The proposed technique using a flexible regression model to describe lightning is in general transferable to other regions (Ukkonen and Mäkelä 2019). For the new region lightning observations and model outputs have to be available in sufficient amount and quality as the regression model has to be re-fitted to the new domain. One advantage of this re-fitting is that the regression model learns processes specific to the new region.

Besides reconstructing lightning activity down to diurnal and annual cycles and analyzing trends, the additive structure of the GAM (Eq. 1) enabled the investigation of the contributions of the individual functions \(g_*()\). The processes captured by lightning-MOS include favorable environments for thunderstorms (\(\texttt{cape}\) and \(\texttt{cp}\)), charge separation (\(\texttt{cswc2040}\) and \(\texttt{wvc1020}\)), and triggers (\(\texttt{ishf}\)). The investigation of the contributions revealed that in the high Alps the 2 m-temperature explains the majority of the increase, followed by CAPE. At the northern and southern rim these two parameters contribute equally to the positive trends. This finding suggests a connection to the observation that the Alpine region is stronger affected by climate warming than the remainder of Europe (Kuhn and Olefs 2020; Brugnara 2020).

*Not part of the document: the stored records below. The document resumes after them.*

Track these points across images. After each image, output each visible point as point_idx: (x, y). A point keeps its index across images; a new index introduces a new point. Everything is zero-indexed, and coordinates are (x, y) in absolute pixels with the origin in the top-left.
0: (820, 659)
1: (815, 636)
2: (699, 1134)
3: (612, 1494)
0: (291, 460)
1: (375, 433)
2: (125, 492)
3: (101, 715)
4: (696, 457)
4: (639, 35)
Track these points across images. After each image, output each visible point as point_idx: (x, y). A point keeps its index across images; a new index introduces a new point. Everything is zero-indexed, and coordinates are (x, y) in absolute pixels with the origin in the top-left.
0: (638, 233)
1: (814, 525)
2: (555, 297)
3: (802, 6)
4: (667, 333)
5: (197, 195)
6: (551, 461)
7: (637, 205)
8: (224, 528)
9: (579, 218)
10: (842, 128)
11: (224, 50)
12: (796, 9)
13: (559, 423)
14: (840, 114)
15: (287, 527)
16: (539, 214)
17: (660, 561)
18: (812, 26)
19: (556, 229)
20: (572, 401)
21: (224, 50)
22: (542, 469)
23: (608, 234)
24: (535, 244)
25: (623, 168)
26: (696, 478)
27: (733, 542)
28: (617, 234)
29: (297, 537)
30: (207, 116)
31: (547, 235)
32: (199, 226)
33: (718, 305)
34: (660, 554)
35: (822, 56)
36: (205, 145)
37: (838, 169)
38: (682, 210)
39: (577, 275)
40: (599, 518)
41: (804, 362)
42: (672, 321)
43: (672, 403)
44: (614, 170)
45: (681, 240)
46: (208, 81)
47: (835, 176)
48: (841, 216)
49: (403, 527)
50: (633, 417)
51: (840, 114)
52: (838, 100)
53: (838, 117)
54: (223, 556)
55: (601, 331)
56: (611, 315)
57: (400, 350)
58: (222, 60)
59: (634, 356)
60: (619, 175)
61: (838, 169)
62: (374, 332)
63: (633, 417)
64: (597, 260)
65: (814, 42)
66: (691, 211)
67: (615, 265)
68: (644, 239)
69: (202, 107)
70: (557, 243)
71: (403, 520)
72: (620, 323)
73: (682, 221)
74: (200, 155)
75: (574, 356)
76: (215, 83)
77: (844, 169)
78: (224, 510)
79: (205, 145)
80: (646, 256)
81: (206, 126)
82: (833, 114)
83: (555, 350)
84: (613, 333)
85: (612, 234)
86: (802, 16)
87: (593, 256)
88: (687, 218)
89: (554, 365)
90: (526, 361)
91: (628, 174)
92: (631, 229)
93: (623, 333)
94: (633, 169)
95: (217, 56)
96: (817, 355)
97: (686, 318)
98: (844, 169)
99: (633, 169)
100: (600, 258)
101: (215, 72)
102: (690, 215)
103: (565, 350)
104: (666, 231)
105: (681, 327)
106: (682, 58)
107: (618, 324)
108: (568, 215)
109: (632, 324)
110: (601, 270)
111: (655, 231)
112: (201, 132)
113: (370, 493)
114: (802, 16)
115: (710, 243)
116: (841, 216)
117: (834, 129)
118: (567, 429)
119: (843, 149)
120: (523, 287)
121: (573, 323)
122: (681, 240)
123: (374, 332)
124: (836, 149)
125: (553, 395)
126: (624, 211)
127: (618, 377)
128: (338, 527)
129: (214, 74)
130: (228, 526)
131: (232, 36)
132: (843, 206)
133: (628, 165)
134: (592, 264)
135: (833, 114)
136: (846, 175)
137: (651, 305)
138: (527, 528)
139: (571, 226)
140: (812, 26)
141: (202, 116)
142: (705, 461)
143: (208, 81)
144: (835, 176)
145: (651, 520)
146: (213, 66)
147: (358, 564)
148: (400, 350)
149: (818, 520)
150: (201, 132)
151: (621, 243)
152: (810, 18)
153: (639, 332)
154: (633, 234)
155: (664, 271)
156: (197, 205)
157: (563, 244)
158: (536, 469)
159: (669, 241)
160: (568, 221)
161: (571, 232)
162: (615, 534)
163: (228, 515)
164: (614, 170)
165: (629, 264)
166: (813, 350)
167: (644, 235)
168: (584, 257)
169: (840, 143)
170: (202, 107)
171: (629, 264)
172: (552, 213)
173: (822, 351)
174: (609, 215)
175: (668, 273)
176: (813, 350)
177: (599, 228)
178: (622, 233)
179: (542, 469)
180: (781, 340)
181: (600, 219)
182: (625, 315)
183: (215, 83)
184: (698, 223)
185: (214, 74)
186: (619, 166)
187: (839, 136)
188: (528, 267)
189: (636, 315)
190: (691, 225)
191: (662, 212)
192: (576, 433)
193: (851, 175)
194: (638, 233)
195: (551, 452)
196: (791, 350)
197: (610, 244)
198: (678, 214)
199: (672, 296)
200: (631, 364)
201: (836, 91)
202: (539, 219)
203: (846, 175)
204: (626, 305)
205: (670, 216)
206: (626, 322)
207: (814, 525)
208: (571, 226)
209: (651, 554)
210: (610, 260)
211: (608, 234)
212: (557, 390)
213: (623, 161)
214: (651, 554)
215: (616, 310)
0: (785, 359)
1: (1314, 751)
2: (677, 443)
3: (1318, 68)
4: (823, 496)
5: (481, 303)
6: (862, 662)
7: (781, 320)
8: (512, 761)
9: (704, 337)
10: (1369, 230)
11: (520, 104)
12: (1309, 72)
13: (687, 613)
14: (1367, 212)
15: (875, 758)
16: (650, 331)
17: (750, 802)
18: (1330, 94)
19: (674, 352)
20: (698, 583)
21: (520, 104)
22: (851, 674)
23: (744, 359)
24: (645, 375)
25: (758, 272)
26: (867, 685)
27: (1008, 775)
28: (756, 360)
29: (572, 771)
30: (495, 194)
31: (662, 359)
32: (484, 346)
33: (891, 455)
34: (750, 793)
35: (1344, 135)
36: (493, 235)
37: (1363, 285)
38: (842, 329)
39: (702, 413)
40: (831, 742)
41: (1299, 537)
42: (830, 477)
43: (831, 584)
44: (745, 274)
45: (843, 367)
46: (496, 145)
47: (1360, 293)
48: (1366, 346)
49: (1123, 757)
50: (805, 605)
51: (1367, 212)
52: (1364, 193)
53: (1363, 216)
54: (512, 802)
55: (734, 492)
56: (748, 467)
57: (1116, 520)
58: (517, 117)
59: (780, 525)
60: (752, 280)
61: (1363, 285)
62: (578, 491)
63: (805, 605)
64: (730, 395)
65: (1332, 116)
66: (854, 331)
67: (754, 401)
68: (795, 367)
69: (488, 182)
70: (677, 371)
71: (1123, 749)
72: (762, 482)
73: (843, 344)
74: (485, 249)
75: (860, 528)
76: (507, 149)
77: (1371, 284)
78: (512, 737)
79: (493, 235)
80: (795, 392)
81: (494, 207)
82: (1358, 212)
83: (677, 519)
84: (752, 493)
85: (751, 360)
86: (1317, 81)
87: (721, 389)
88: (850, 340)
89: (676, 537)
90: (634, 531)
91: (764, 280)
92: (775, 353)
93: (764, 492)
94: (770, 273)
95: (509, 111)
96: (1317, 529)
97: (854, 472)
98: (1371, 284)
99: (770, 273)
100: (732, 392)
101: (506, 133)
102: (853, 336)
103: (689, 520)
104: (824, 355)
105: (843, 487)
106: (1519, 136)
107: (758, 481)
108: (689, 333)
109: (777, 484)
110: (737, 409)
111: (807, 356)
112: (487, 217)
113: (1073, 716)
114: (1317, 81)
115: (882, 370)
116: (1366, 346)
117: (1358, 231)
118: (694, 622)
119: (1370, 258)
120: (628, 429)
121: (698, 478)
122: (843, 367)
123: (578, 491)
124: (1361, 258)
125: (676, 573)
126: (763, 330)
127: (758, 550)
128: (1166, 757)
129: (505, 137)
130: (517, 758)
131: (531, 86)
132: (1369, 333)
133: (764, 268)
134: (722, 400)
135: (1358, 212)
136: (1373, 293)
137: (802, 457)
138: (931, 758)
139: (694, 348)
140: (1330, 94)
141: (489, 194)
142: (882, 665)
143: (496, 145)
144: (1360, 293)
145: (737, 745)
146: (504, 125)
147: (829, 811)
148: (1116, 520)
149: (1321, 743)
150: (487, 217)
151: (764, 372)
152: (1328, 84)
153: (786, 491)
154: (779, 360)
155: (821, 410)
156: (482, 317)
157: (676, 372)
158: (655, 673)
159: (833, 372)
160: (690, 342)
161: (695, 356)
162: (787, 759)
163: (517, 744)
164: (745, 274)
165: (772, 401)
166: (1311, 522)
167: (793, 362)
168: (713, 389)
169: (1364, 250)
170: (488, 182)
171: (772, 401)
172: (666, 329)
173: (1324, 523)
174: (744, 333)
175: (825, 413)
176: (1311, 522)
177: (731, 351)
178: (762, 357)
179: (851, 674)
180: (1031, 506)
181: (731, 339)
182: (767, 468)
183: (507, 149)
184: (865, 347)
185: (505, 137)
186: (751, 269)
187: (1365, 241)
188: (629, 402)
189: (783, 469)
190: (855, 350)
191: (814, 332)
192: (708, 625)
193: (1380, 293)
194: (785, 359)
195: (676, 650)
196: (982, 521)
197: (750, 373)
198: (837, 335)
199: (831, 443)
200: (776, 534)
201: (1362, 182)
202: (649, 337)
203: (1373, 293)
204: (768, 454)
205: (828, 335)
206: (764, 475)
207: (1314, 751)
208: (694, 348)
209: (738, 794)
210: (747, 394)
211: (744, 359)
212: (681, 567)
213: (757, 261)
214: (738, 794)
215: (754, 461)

Finally, one has to note that using cloud-to-ground flashes in the development of the lightning-MOS necessarily means that the resulting reconstructions have no way of knowing about or addressing any potential climate-related effect on the more abundant intracloud lightning. This is in particular important with respect to the production of NO\(_x\) and ozone by lightning (DeCaria et al. 2005; Zhang et al. 2020).

6 Conclusion

Lightning in the European Eastern Alps is probabilistically reconstructed back to 1980 by building a generalized additive model (GAM, Wood 2017) that takes atmospheric reanalysis output (ERA5, Hersbach et al. 2020) to explain the occurrence of lightning from the lightning location system ALDIS (Schulz et al. 2016). To honor the roots of this approach in the model output statistics (MOS) post-processing of numerical weather prediction models (Glahn and Lowry 1972), we call our approach lightning-MOS.

The hourly resolution of ERA5 allows one to reconstruct and investigate diurnal cycles of thunderstorms. Further, its high vertical resolution including that of cloud micro-physics makes it possible to incorporate a wide range of atmospheric processes. The lightning-MOS outperforms a baseline climatology and reconstructs the diurnal and annual cycles more accurately than state-of-the-art proxies for convective environments.

The reconstruction over 40 years (1980–2019) reveals amplification of the diurnal and annual cycles. This is especially pronounced in spring in the high Alps where lightning activity doubled, and at the southern Alpine rim throughout the season. A trend analysis reveals that the strongest trend is found in the high Alps. This sensible region is prone to climate change as measurements show that the warming signal is stronger in this region compared to other parts of Europe (Kuhn and Olefs 2020; Brugnara 2020).